From a policy angle, it is not enough to formulate a CSR policy or development programme. The implementation process must address three dimensions of sustainability—economic, social and environmental, often called the sustainable development triangle.
When we talk of the climate change mitigation agenda, it must be realised that it is in the interest of manufacturing companies to support efforts at curbing environmental risks and threats posed to humans, animals, plants and the ecosystem. Unfriendly manufacturing practices have triggered atmospheric poisoning and water contamination causing avoidable death. Environmentalists are hence pressurising industry to comply with enabling laws and regulatory requirements in their host countries, and reduce emissions of greenhouse gases (GHGs) (Ortar, 2014). But more than activists, it is the consumers and host communities that can play a pivotal role in ensuring compliance of laws by errant industrial groups. It will also ensure that there are genuine CSR initiatives, rather than mere green washing.
Climate change mitigation: need for a green policy
An attempt to refocus CSR as a mitigation tool for climate change has led to the postulation of the green theory. Green thinking raises an alarm on the side effects of economic growth on climate change. According to Eckersley (2010), green theory is a novel thinking which articulates the concern for people’s rights, justice, citizenship, good governance and environment. In a sequel to the emergence of green theory, nuances such as green marketing, green products, green policies, green consumerism emerged to convey green lifestyles as well as warning corporations against remaining unresponsive to climate change and environmental degradation which have precipitated crises across the globe (Wagner 2003). Similarly, environmentalists and ecologists have advocated green thinking for industrialists and manufacturing companies to be accommodated in the processes of production, so as to have a sustainable positive impact on the ‘consumer and the environment in the long run’ (Szuster, 2008).
Green theory is very relevant to oil producing regions in Nigeria, where multinational oil companies continuously flare gases with little regard for the environment, humans, animals, flora and fauna (Amaeshi et al; 2006; George,
et. al., 2012).
In support of the view above, Grant (2007) states that the threat of climate change as well as the need for ecosystem sustainability has necessitated a green policy to avert the spill over effects of industrial gases. It is reported that corporations are voluntarily adopting a green policy in the production and designing of environment friendly and green compliant products (Szuster, 2008).

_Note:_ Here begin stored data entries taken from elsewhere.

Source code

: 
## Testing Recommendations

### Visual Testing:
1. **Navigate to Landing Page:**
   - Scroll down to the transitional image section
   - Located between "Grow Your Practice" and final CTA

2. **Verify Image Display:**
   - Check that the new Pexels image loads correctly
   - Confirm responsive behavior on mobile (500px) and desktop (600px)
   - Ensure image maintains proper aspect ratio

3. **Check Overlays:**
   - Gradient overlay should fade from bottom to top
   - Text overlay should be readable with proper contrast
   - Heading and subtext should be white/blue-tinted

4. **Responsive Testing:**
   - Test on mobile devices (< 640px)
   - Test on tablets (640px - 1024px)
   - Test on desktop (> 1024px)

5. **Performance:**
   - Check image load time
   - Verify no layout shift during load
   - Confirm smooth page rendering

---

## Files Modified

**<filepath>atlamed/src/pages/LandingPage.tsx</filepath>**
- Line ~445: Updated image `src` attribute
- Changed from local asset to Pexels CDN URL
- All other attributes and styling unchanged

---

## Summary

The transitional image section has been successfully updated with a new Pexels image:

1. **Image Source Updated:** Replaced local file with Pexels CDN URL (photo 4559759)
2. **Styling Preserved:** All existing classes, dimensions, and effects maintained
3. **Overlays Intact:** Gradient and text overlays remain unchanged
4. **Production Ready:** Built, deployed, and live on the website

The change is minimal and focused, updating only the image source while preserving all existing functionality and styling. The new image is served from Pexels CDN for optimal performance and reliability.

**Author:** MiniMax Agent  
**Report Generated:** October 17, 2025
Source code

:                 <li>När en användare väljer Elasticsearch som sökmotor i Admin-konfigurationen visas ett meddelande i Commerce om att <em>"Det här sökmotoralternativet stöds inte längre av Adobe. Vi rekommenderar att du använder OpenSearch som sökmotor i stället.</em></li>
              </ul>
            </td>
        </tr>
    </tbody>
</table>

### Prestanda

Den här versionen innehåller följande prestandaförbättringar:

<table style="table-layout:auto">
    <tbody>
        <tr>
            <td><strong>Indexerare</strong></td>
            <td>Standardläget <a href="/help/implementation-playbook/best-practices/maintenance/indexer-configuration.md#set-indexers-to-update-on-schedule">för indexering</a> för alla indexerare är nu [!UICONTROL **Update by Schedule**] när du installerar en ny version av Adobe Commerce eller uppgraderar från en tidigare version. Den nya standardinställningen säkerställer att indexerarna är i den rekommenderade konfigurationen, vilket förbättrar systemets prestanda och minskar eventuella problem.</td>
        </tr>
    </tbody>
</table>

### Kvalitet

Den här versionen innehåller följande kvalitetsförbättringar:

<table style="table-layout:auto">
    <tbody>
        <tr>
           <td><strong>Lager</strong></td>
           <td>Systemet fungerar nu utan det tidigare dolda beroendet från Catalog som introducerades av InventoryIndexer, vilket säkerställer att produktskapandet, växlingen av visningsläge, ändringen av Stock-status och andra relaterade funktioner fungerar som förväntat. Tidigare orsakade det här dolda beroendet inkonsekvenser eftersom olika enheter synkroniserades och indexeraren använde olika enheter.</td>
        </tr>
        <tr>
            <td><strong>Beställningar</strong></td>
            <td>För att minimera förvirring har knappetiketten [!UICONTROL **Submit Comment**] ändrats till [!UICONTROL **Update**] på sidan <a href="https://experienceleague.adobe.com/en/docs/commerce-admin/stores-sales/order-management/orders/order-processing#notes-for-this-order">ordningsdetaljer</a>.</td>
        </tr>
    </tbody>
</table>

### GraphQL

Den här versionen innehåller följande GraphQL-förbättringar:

In pursuance of global green policy to manage climate change, the 7th, 8th and 9th principles in the UN Global Compact need to be enforced. The 7th principle made it mandatory for all corporations across the globe to adopt a precautionary approach to environmental management; the 8th principle requires corporations to promote greater environmental responsibility; and the 9th principle expects corporations to deploy environment-friendly technologies in their operations (UN Global Compact, 2014:6). A green policy directed at climate change is a self-regulating action designed by political actors to mitigate the threat that climate change poses to the world (Grant, 2007).
There are several examples of green policies across the globe. In Canada, mining corporations have adopted green policies, to make the environment better for all (Hart, 2012). Green policies are enforced in the mining industry through codes of conduct—the C-300 Bill; operation, maintenance and surveillance (OMS) manual; and. the effluent regulations (ibid). In Nigeria, the MTN telecommunications company has adopted a green policy on wastes, by producing biodegradable recharge cards as well as encouraging MTN e-charge, which is an electronic technique of loading airtime directly to phones and is designed to replace paper recharge cards.
Furthermore, the developed economies have developed an environmental reporting standard called ‘the Green Reporting Index’; as social and environmental indicators for measuring corporations’ green-compliance and responsiveness to environmental issues (Hart, 2012). Even in the United States, the public thinking about CSR has changed, with investors now insisting on knowing the extent of a firm’s carbon emissions to the atmosphere as per the Carbon Disclosure Project (Stanny, 2008).
In the developing world, it is difficult to monitor CSR through legislation. When legislation related to CSR was sought to be introduced in Nigeria, the Parliament did not approve of the same. However, voluntary action related to declaring the carbon footprint of corporate entities is slowly becoming the norm. Under the Indo-German Biodiversity Programme, which is an initiative of the Indian government and Deutsche Gesellschaft für Internationale Zusammenarbeit (GIZ), several major Indian companies owing allegiance to the Confederation of Indian Industry (CII) have signed the India Business & Biodiversity Initiative (IBBI) Declaration, committing themselves to valuation of biodiversity and ecosystem services, as also the impact of business decisions on biodiversity. Each of the 16 companies who have signed the declaration so far have pledged themselves to make a public disclosure of the progress made on the areas mentioned in the Declaration (businessbiodiversity.in; indo-germanbiodiversity.com).
Pressure groups and environmentalists can easily leverage CSR as a tool for mitigating the threats posed by climate change through a self-regulating green policy followed by the corporate sector. While, instrumental CSR is desirable, policy makers should be wary of superficial CSR programmes/projects branded as green because they may often be designed for commercial benefits, with little concern for the public or the environment, amounting to what is termed greenwashing (Greer and Bruno, 1996; Hart, 2012; Sweeney, 2009). Secondly, it is best to be wary of over-publicised green postures by manufacturing outfits that use the media to impress the public on being environmentally responsible (Szuster, 2008) to enhance patronage for their products
In truth, CSR needs to be refocused as a tool for climate change mitigation through adoption of green policies involving responsible production techniques, and disclosures of carbon footprint. Green theory can be a relevant perspective for embedding the climate change discourse in contemporary times.